--- START ---

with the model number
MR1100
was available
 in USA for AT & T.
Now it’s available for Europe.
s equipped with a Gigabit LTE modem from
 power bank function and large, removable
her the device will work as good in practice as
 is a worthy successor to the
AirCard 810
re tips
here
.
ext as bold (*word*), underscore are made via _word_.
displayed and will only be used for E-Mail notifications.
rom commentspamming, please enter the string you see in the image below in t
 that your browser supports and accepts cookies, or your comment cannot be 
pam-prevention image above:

--- END ---
--- START ---

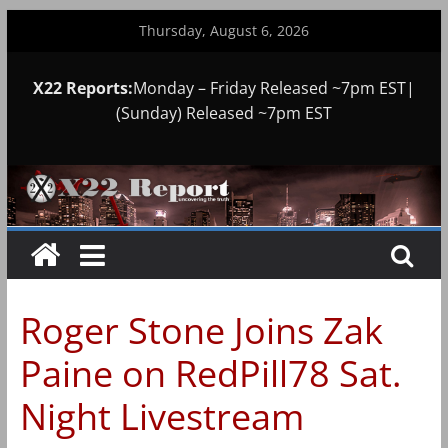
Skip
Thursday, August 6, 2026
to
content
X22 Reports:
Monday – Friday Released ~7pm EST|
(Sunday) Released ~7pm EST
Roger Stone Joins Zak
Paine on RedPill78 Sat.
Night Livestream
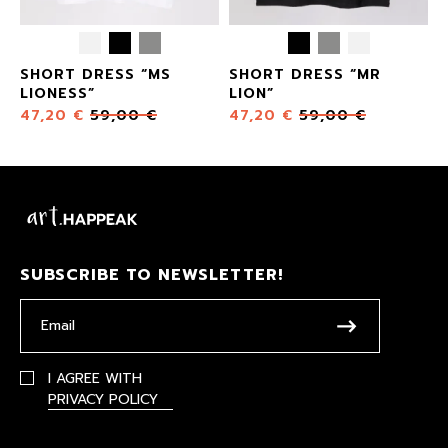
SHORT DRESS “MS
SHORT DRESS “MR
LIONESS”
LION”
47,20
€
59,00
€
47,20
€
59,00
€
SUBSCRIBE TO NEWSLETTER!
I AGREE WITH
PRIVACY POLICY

--- END ---

For every line above with the word "image" in it, make a copy.

rom commentspamming, please enter the string you see in the image below in t
pam-prevention image above:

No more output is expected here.